Most vertebrate promoters lie in unmethylated CpG-dense islands, whereas methylation of the more sparsely distributed CpGs in the remainder of the genome is thought to contribute to transcriptional repression. Nonmethylated CG dinucleotides are recognized by CXXC finger protein (also known as CFP1). Genomic regions enriched for CpGs are thought to be either absent or irrelevant in invertebrates that lack DNA methylation, such as C. elegans; however, a CXXC1 ortholog (CFP-1) is present. In this experiment they demonstrate that C. elegans CFP-1 targets promoters with high CpG density, and these promoters are marked by high levels of H3K4me3. Furthermore, as for mammalian promoters, high CpG content is associated with nucleosome depletion irrespective of transcriptional activity.
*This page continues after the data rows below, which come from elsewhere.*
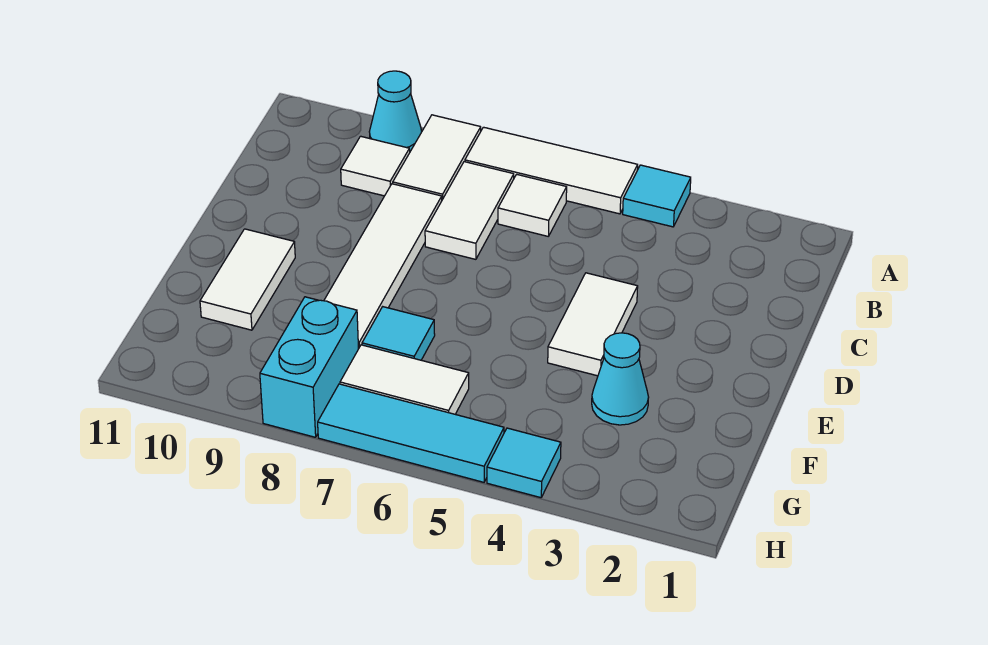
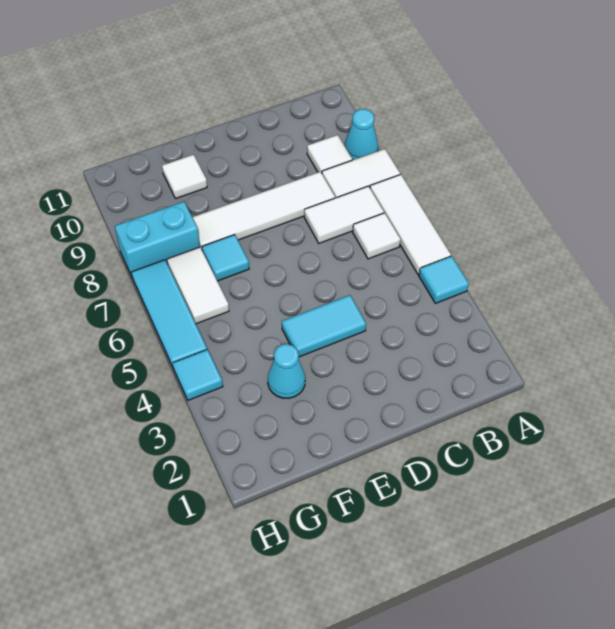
white tile D4:E4 level 1 -> cyan tile D4:E4 level 1
white tile E10:F10 level 1 -> white tile F10 level 1

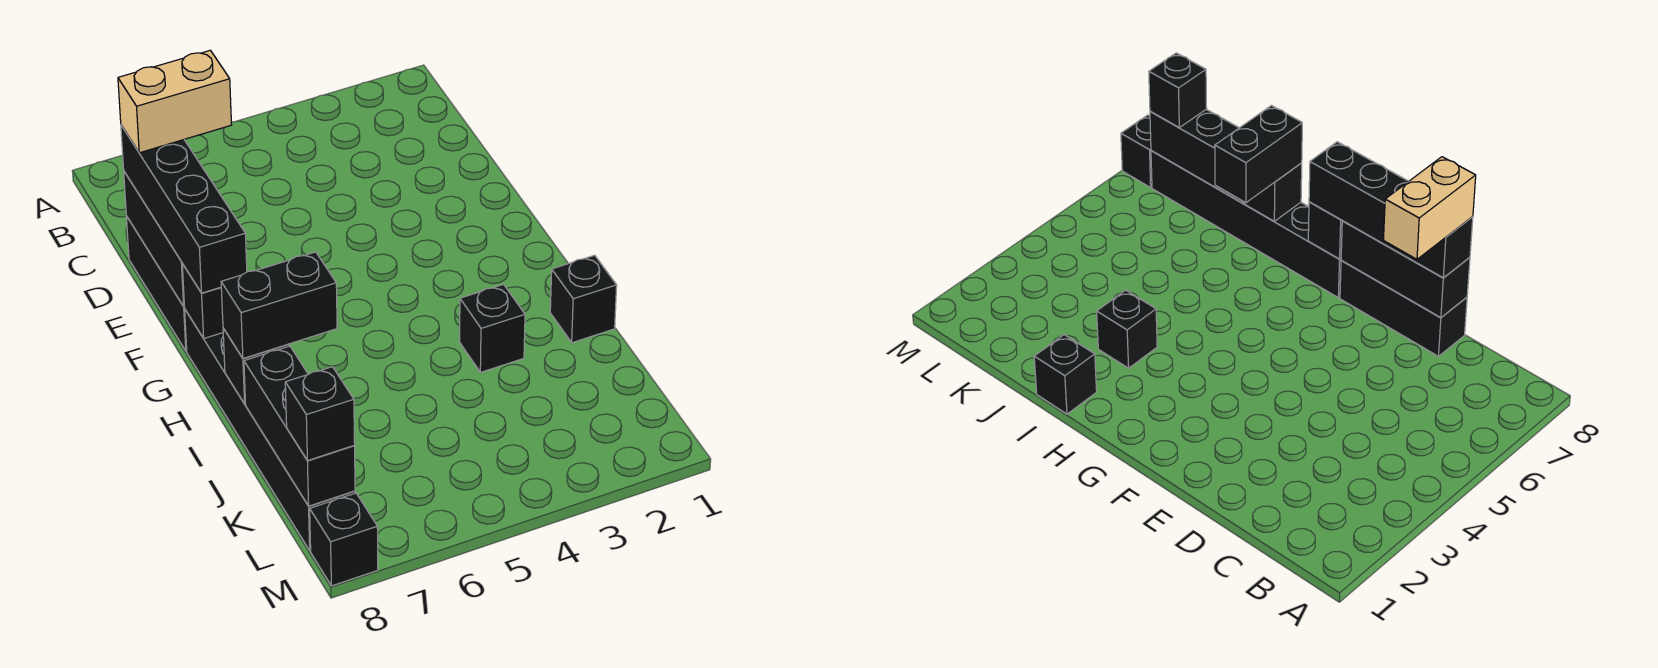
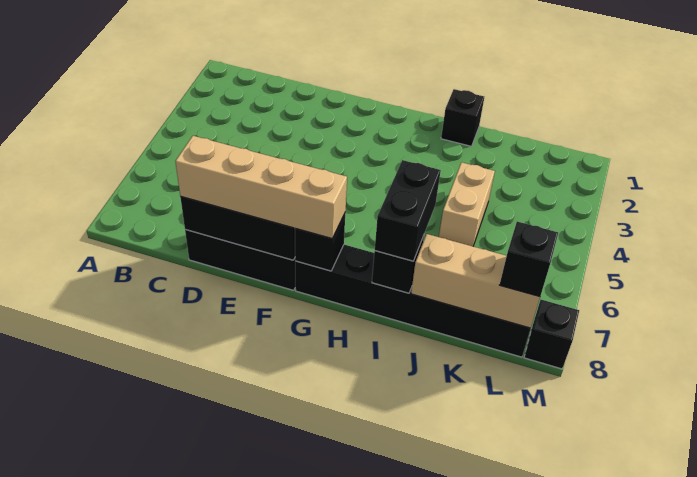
tan brick D7:D8 level 4 -> tan brick J4:J5 level 1
black brick D8:G8 level 3 -> tan brick D8:G8 level 3
black brick I3 level 1 -> none
black brick J8:L8 level 2 -> tan brick J8:L8 level 2

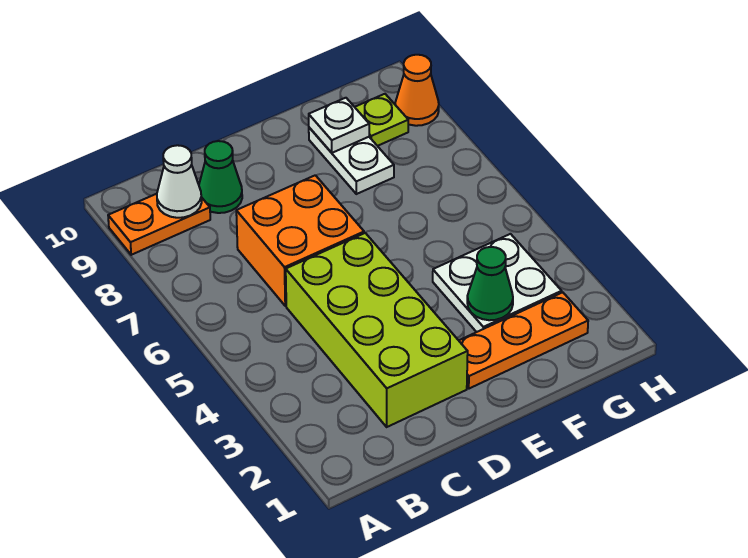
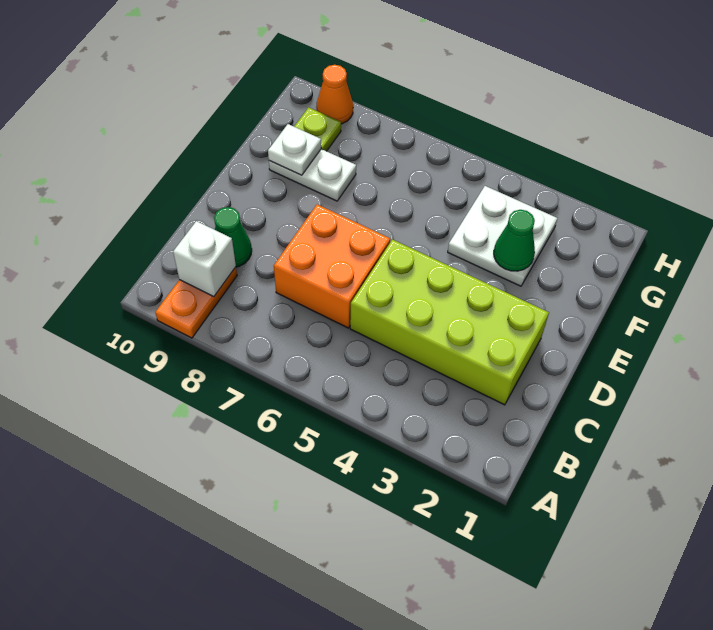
white cone B9 level 2 -> white brick B9 level 2
orange plate E2:G2 level 1 -> none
It is also shown that highly occupied target (HOT) regions identified by the binding of a large number of transcription factors are CpG-rich promoters in C. elegans and human genomes, suggesting that the unusually high factor association at HOT regions may be a consequence of CpG-linked chromatin accessibility.

Source

Samples

From C. elegans (May 2008 WS190/ce6).

ChIP-seq data:

Filename Description Feature GEO-ID
1 GSM1208362.sga whole embryo|H3K4me3|rep 1 H3K4me3 GSM1208362
2 GSM1208361.sga whole embryo|H3K4me3|rep 2 H3K4me3 GSM1208361
3 GSM1208360.sga whole embryo|CFP-1::GFP|rep 1 CFP-1::GFP GSM1208360
4 GSM1208359.sga whole embryo|CFP-1::GFP|rep 2 CFP-1::GFP GSM1208359

Technical Notes

FASTQ files were extracted from SRA files using fastq-dump (SRA toolkit v2.5.0) and mapped to the genome using Bowtie v0.12.8. SAM files were then converted into bam using samtools v0.1.14 and to bed using bamToBed v2.12.0 (bedtools). SGA conversion was carried out using bed2sga.pl (ChIP-Seq v. 1.5.3).